§ CHECK YOUR UNDERSTANDING:
• A. Extract the part of the implementation process passage that starts at "4. AI Model" and ends at "real-world production conditions.", copying it word for word.
• B. Continue the passage on the machine vision implementation process from where it stops, not the data.

§ PASSAGE:

Implementation Process

1. Discovery and Requirements Gathering:
   We began the project by conducting a detailed analysis of the client’s existing inspection process, including the types of defects they aimed to detect, the size of the parts, and the specific inspection challenges they faced. We also collaborated with the client’s quality control and production teams to define the necessary tolerances and inspection parameters.
2. Imaging and Camera Selection:
   Given the large size of the parts and the need to detect defects as small as 0.2 mm, we selected high-resolution industrial cameras with smaller pixel sizes and large FOV. Multiple cameras were positioned at different angles to ensure complete coverage of the curved and angled surfaces of the parts.
3. Lighting Design:
   To ensure that all defects were visible, we designed a two-phase lighting system with front lighting for surface defects and backlighting for holes and fine irregularities. This lighting combination was crucial for detecting all types of defects, regardless of size or orientation.
4. AI Model Training and Testing:
   The AI models were trained using a dataset of images that included both defective and defect-free parts. The models were optimized to detect various types of defects—splits, scratches, holes, and extra threadings—across different part surfaces. Extensive testing was performed to ensure the models were accurate and reliable in real-world production conditions.
5. System Integration:
   The machine vision system was fully integrated into the client’s production line. The system operated in the stationary inspection section, where operators brought parts for inspection. The marked inspection area guided operators to position parts correctly, ensuring consistent and reliable inspection results.

§ EXERCISE DATA:
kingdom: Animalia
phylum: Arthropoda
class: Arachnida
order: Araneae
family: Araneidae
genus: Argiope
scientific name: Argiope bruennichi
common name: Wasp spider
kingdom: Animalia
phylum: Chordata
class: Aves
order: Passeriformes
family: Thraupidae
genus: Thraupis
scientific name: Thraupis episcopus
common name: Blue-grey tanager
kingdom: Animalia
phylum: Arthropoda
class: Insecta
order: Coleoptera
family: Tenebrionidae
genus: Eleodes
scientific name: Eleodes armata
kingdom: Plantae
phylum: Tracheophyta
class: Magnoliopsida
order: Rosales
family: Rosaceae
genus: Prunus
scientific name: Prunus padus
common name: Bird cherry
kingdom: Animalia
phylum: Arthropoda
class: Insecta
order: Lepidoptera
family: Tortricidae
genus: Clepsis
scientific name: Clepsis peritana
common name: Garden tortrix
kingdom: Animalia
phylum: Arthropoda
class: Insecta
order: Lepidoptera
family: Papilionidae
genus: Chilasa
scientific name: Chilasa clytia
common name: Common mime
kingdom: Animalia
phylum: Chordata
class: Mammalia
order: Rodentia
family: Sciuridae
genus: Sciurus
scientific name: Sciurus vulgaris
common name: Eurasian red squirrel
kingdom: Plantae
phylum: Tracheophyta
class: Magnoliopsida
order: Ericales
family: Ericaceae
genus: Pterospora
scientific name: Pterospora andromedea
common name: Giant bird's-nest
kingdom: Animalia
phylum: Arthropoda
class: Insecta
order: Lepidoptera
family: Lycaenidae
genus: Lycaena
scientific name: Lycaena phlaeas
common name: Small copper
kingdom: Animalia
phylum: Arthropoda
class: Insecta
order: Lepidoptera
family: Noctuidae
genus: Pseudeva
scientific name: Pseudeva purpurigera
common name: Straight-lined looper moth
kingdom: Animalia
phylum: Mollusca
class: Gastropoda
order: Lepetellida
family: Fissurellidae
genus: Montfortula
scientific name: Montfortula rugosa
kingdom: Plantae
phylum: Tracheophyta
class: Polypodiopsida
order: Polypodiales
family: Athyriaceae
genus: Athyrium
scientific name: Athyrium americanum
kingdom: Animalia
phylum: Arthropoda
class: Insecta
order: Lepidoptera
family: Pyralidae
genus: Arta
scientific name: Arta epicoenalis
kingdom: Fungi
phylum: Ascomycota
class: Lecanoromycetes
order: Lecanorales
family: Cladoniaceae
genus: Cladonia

§ RESPONSES TO THE TASKS:
• A.
4. AI Model Training and Testing:
   The AI models were trained using a dataset of images that included both defective and defect-free parts. The models were optimized to detect various types of defects—splits, scratches, holes, and extra threadings—across different part surfaces. Extensive testing was performed to ensure the models were accurate and reliable in real-world production conditions.

• B.
6. Feedback System Implementation:
   We incorporated a feedback system that captured data on detected defects, enabling the client to analyze trends and adjust their manufacturing processes to prevent recurring defects. This continuous improvement process helped the client enhance product quality over time.

Results:

1. Increased Inspection Speed
   The automated system significantly reduced inspection time by enabling real-time detection of defects, allowing hundreds of parts to be inspected per hour. This replaced the time-consuming manual process, which previously limited throughput and led to production bottlenecks.

2. Improved Accuracy and Defect Detection
   The system was able to detect even the smallest defects, as small as 0.2 mm, across large, curved, and multi-angled surfaces. With the high-resolution cameras and the two-phase lighting system, the system successfully identified defects such as hairline scratches, splits, holes, and extra threadings with exceptional accuracy, minimizing false positives and false negatives.

3. Consistent and Reliable Inspection
   The automation of the inspection process ensured consistent quality control across all parts, eliminating human error and variability in defect detection. The system’s AI algorithms performed at a high level of reliability, maintaining accuracy regardless of the operator or production conditions.

4. Scalable Solution for Future Growth:
   The system was designed to be scalable, enabling the client to easily adapt it for new parts or increasing production demands. The modular design and adaptability of the AI algorithms ensure that the solution can evolve alongside the client’s growing operational requirements.

5. Cost Savings and Increased Efficiency:
   The reduction in manual labor, combined with the prevention of defective parts from advancing in the production line, resulted in significant cost savings. The automated system also improved operational efficiency by streamlining the inspection process and enabling the client to meet production deadlines more effectively.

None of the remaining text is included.